Example: Logistic Regression Algorithm
Logistic Regression is a supervised machine learning algorithm used to predict categories (yes/no, spam/not spam, disease/no disease). It works by estimating the probability of an outcome and is simple, easy to interpret and effective for problems where classes can be separated.

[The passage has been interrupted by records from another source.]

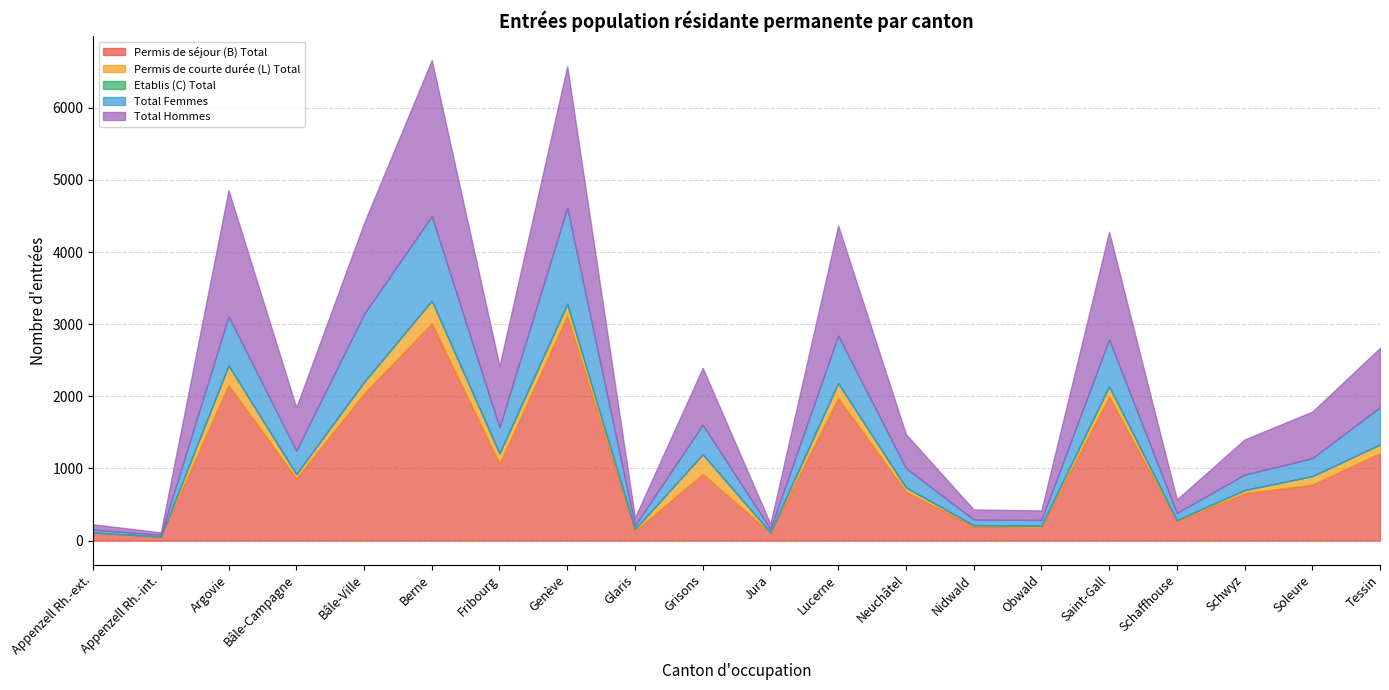

Reading left to right, transcribe all the data shown in this chart.

Permis de séjour (B) Total: Appenzell Rh.-ext.=111	Appenzell Rh.-int.=56	Argovie=2158	Bâle-Campagne=862	Bâle-Ville=2038	Berne=3013	Fribourg=1069	Genève=3117	Glaris=132	Grisons=925	Jura=107	Lucerne=1978	Neuchâtel=679	Nidwald=201	Obwald=189	Saint-Gall=1997	Schaffhouse=271	Schwyz=658	Soleure=776	Tessin=1214
Permis de courte durée (L) Total: Appenzell Rh.-ext.=2	Appenzell Rh.-int.=1	Argovie=270	Bâle-Campagne=60	Bâle-Ville=159	Berne=310	Fribourg=138	Genève=157	Glaris=28	Grisons=272	Jura=9	Lucerne=206	Neuchâtel=59	Nidwald=12	Obwald=19	Saint-Gall=142	Schaffhouse=14	Schwyz=43	Soleure=118	Tessin=118
Etablis (C) Total: Appenzell Rh.-ext.=0	Appenzell Rh.-int.=0	Argovie=1	Bâle-Campagne=1	Bâle-Ville=4	Berne=8	Fribourg=4	Genève=14	Glaris=0	Grisons=0	Jura=0	Lucerne=0	Neuchâtel=0	Nidwald=3	Obwald=1	Saint-Gall=2	Schaffhouse=0	Schwyz=0	Soleure=0	Tessin=4
Total Femmes: Appenzell Rh.-ext.=40	Appenzell Rh.-int.=23	Argovie=679	Bâle-Campagne=325	Bâle-Ville=938	Berne=1169	Fribourg=358	Genève=1327	Glaris=49	Grisons=410	Jura=44	Lucerne=658	Neuchâtel=268	Nidwald=76	Obwald=77	Saint-Gall=646	Schaffhouse=99	Schwyz=214	Soleure=248	Tessin=514
Total Hommes: Appenzell Rh.-ext.=73	Appenzell Rh.-int.=34	Argovie=1750	Bâle-Campagne=598	Bâle-Ville=1263	Berne=2162	Fribourg=853	Genève=1961	Glaris=111	Grisons=787	Jura=72	Lucerne=1526	Neuchâtel=470	Nidwald=140	Obwald=132	Saint-Gall=1495	Schaffhouse=186	Schwyz=487	Soleure=646	Tessin=822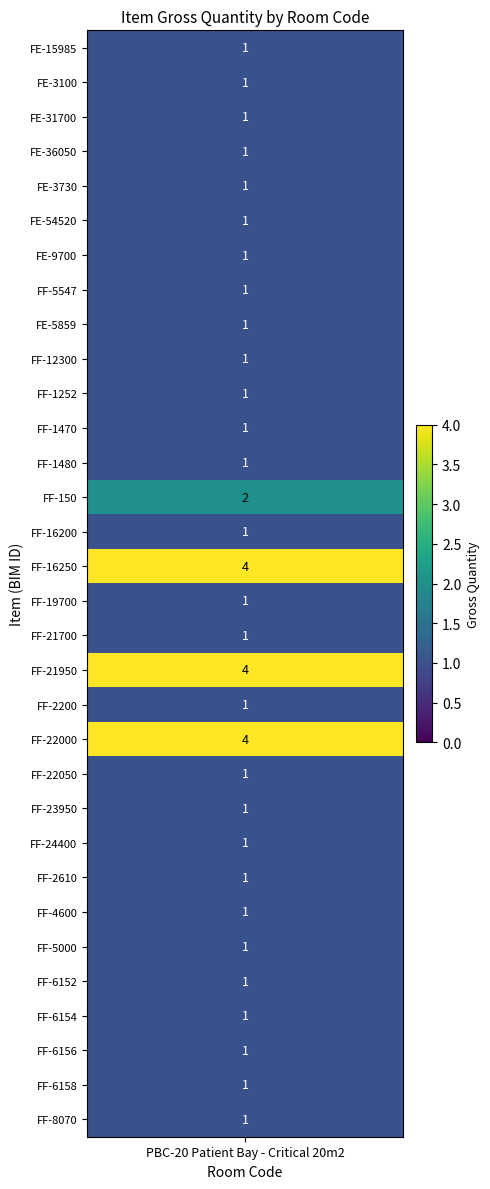

Rank the categories by value from highest to lowest.

15, 18, 20, 13, 0, 1, 2, 3, 4, 5, 6, 7, 8, 9, 10, 11, 12, 14, 16, 17, 19, 21, 22, 23, 24, 25, 26, 27, 28, 29, 30, 31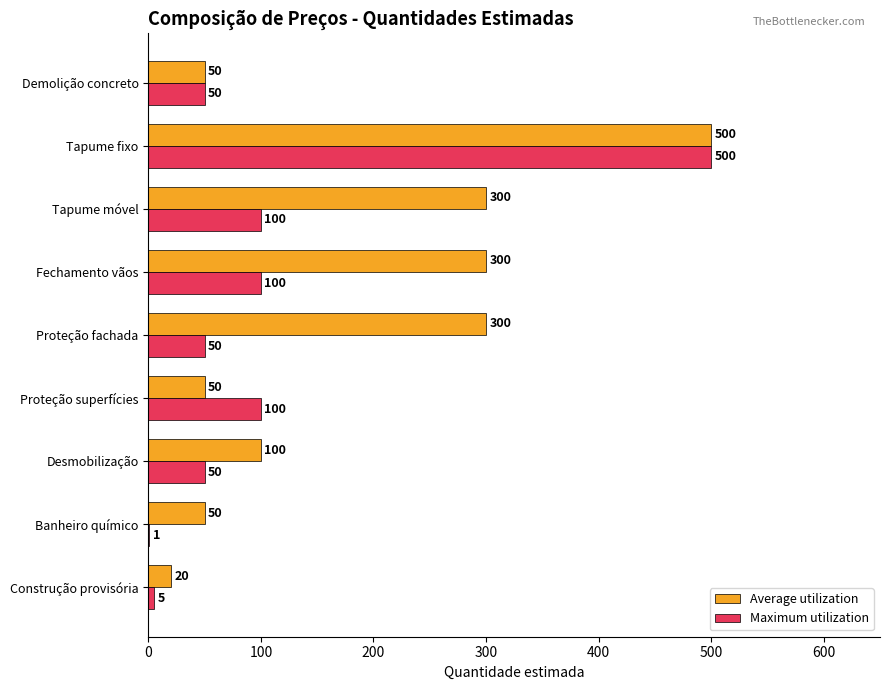

Which series has the largest total across all categories?

Average utilization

This example uses Logistic Regression to classify flowers in the Iris dataset and check how accurately the model predicts their types.
import numpy as np
import matplotlib.pyplot as plt
from sklearn import datasets
from sklearn.model_selection import train_test_split
from sklearn.preprocessing import StandardScaler
from sklearn.linear_model import LogisticRegression
from sklearn.metrics import accuracy_score, classification_report
iris = datasets.load_iris()
X = iris.data
y = iris.target
X_train, X_test, y_train, y_test = train_test_split(X, y, test_size=0.3, random_state=42)
scaler = StandardScaler()
X_train = scaler.fit_transform(X_train)
X_test = scaler.transform(X_test)
log_reg = LogisticRegression()
log_reg.fit(X_train, y_train)
y_pred = log_reg.predict(X_test)
accuracy = accuracy_score(y_test, y_pred)
print("Accuracy:", accuracy)
Output
Accuracy: 1.0
2. Unsupervised Learning
Unsupervised learning works with unlabeled data to discover patterns and structure.
- Clustering: Scikit-learn offers clustering techniques to group similar data points, including K-means clustering, DBSCAN and hierarchical clustering.
- Dimensionality Reduction: To handle high-dimensional data efficiently, Scikit-learn provides techniques like principal component analysis (PCA).
Example: KMeans Algorithm
KMeans groups data into k clusters based on similarity. It is an unsupervised learning algorithm, ideal for tasks like customer segmentation, image compression and anomaly detection, especially when the underlying data structure is unknown.
This program demonstrates how to use KMeans clustering from Scikit-learn to group the Iris dataset into three clusters based on feature similarity.
from sklearn.datasets import load_iris
from sklearn.cluster import KMeans
iris = load_iris()
kmeans = KMeans(n_clusters=3)
kmeans.fit(iris.data)
cluster_labels = kmeans.labels_
print("Cluster Labels:", cluster_labels)
Output
Cluster Labels: [1 1 1 1 1 1 1 1 1 1 1 1 1 1 1 1 1 1 1 1 1 1 1 1 1 1 1 1 1 1 1 1 1 1 1 1 1
1 1 1 1 1 1 1 1 1 1 1 1 1 2 0 2 0 0 0 0 0 0 0 0 0 0 0 0 0 0 0 0 0 0 0 0 0
0 0 0 2 0 0 0 0 0 0 0 0 0 0 0 0 0 0 0 0 0 0 0 0 0 0 2 0 2 2 2 2 0 2 2 2 2
2 2 0 0 2 2 2 2 0 2 0 2 0 2 2 0 0 2 2 2 2 2 0 2 2 2 2 0 2 2 2 0 2 2 2 0 2
2 0]
Advantages
- Simple and user-friendly interface for machine learning tasks.
- Offers a wide range of algorithms for various tasks like classification, regression, clustering and more.
- Provides tools for data preprocessing, including scaling, normalization and handling missing values.
- Offers metrics for evaluating model performance and techniques like cross-validation for robust assessment.
- Integrates well with other Python libraries like NumPy, Pandas and Matplotlib.